What you have to do
Read the listing below and copy out every line that holds "down".

Exercise input
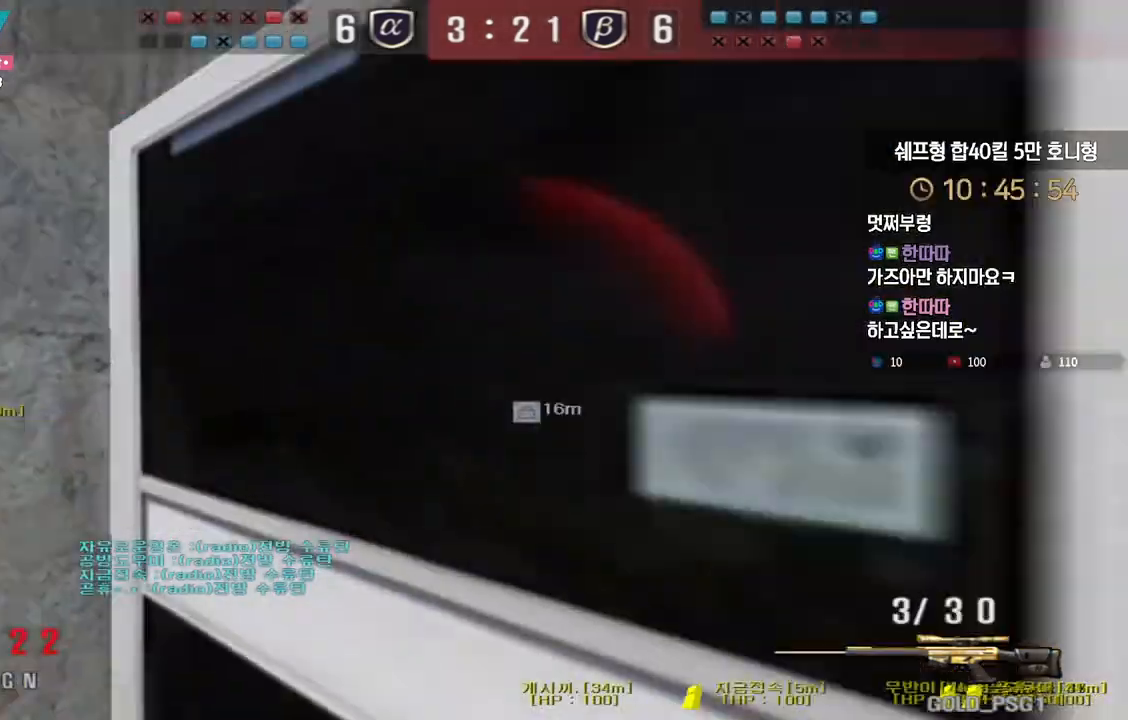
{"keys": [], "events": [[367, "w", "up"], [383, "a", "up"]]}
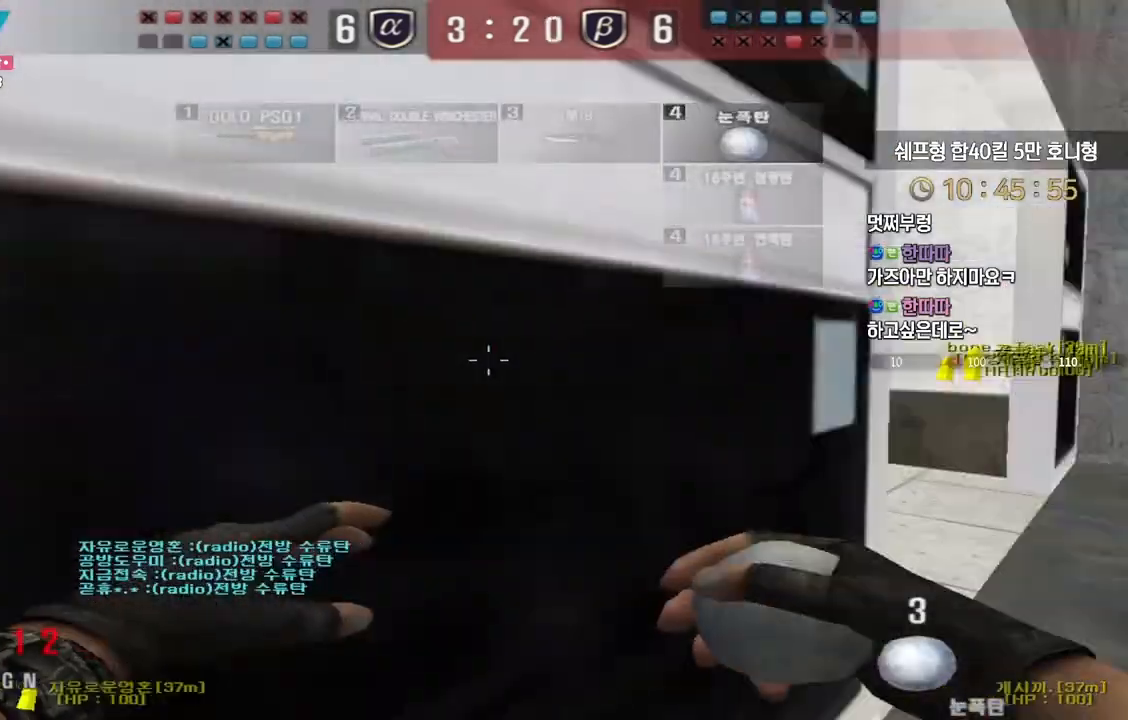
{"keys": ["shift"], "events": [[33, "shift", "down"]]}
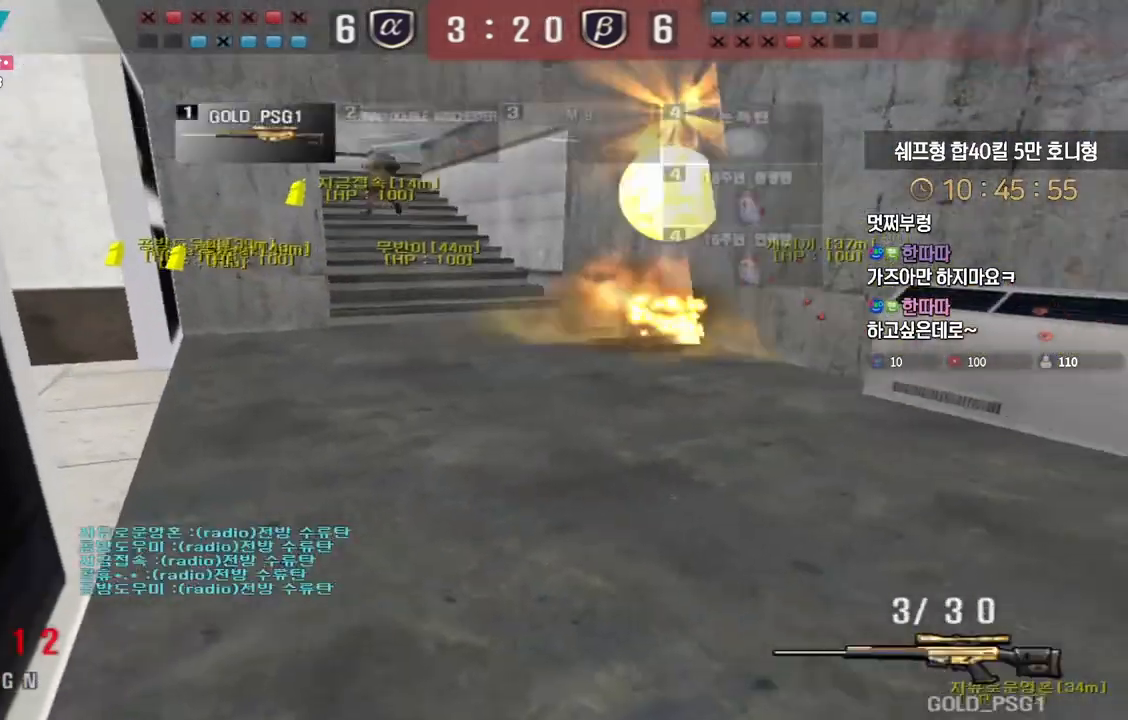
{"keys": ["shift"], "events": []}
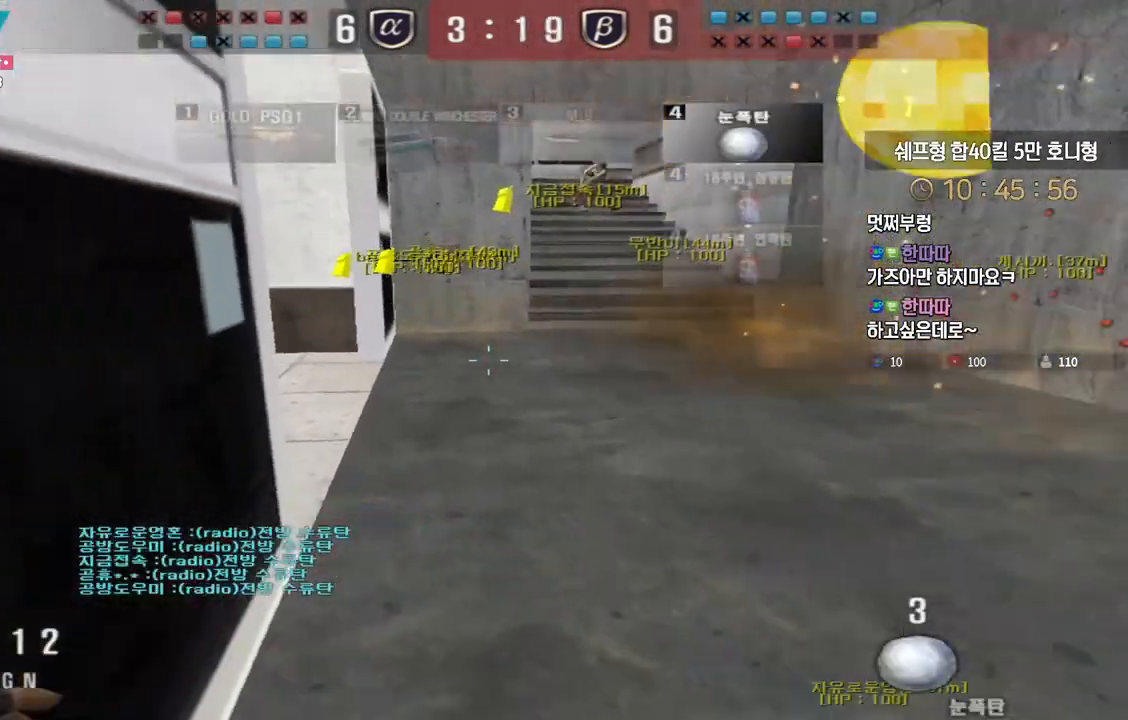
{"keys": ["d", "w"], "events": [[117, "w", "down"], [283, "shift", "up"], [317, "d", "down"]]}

...

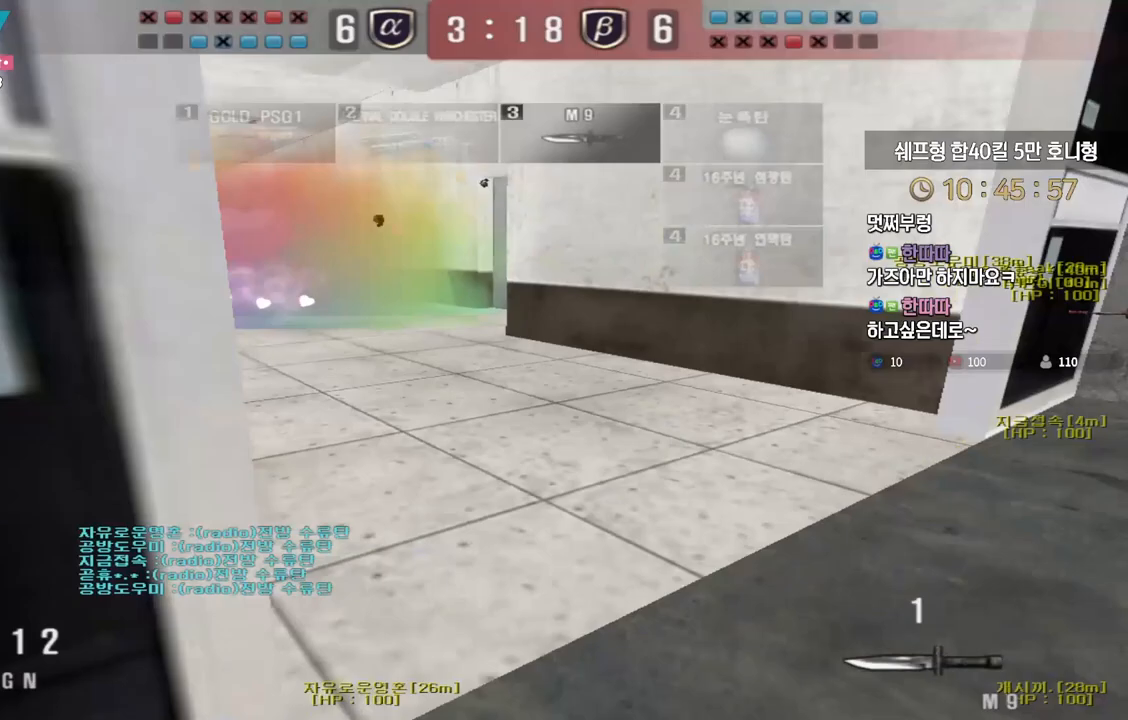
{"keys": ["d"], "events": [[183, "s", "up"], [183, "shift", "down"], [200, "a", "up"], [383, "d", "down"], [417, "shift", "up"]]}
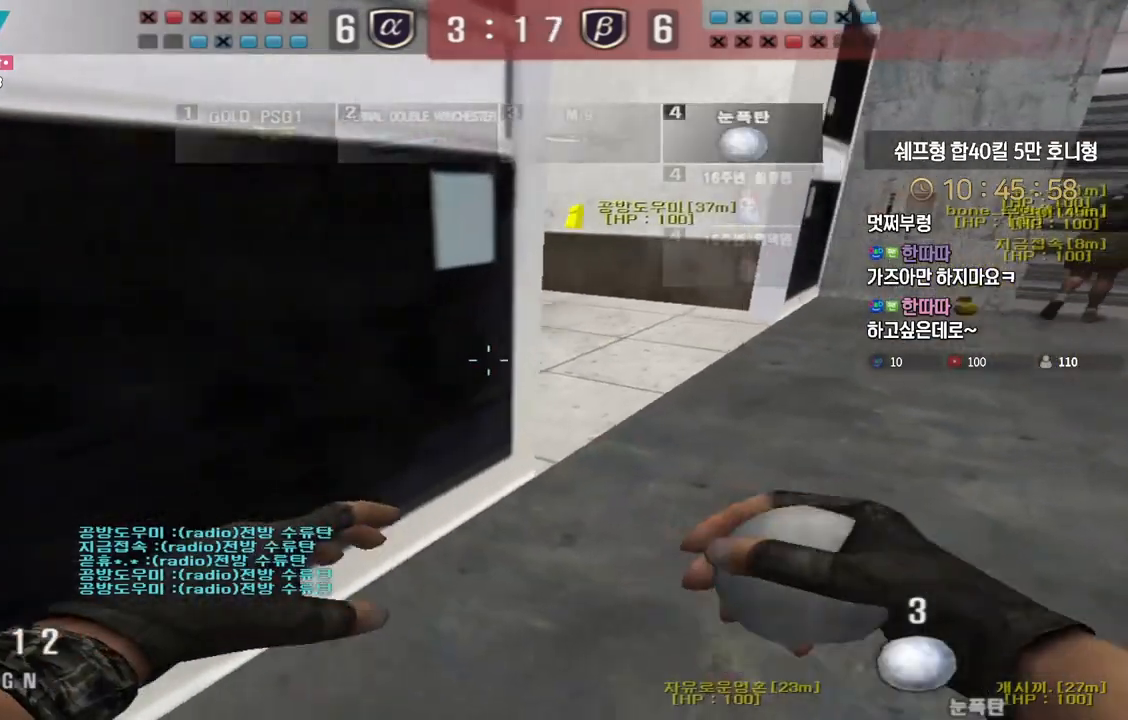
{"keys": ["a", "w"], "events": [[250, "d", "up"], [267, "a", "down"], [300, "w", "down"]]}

Expected output
{"keys": ["shift"], "events": [[33, "shift", "down"]]}
{"keys": ["d", "w"], "events": [[117, "w", "down"], [283, "shift", "up"], [317, "d", "down"]]}
{"keys": ["d"], "events": [[183, "s", "up"], [183, "shift", "down"], [200, "a", "up"], [383, "d", "down"], [417, "shift", "up"]]}
{"keys": ["a", "w"], "events": [[250, "d", "up"], [267, "a", "down"], [300, "w", "down"]]}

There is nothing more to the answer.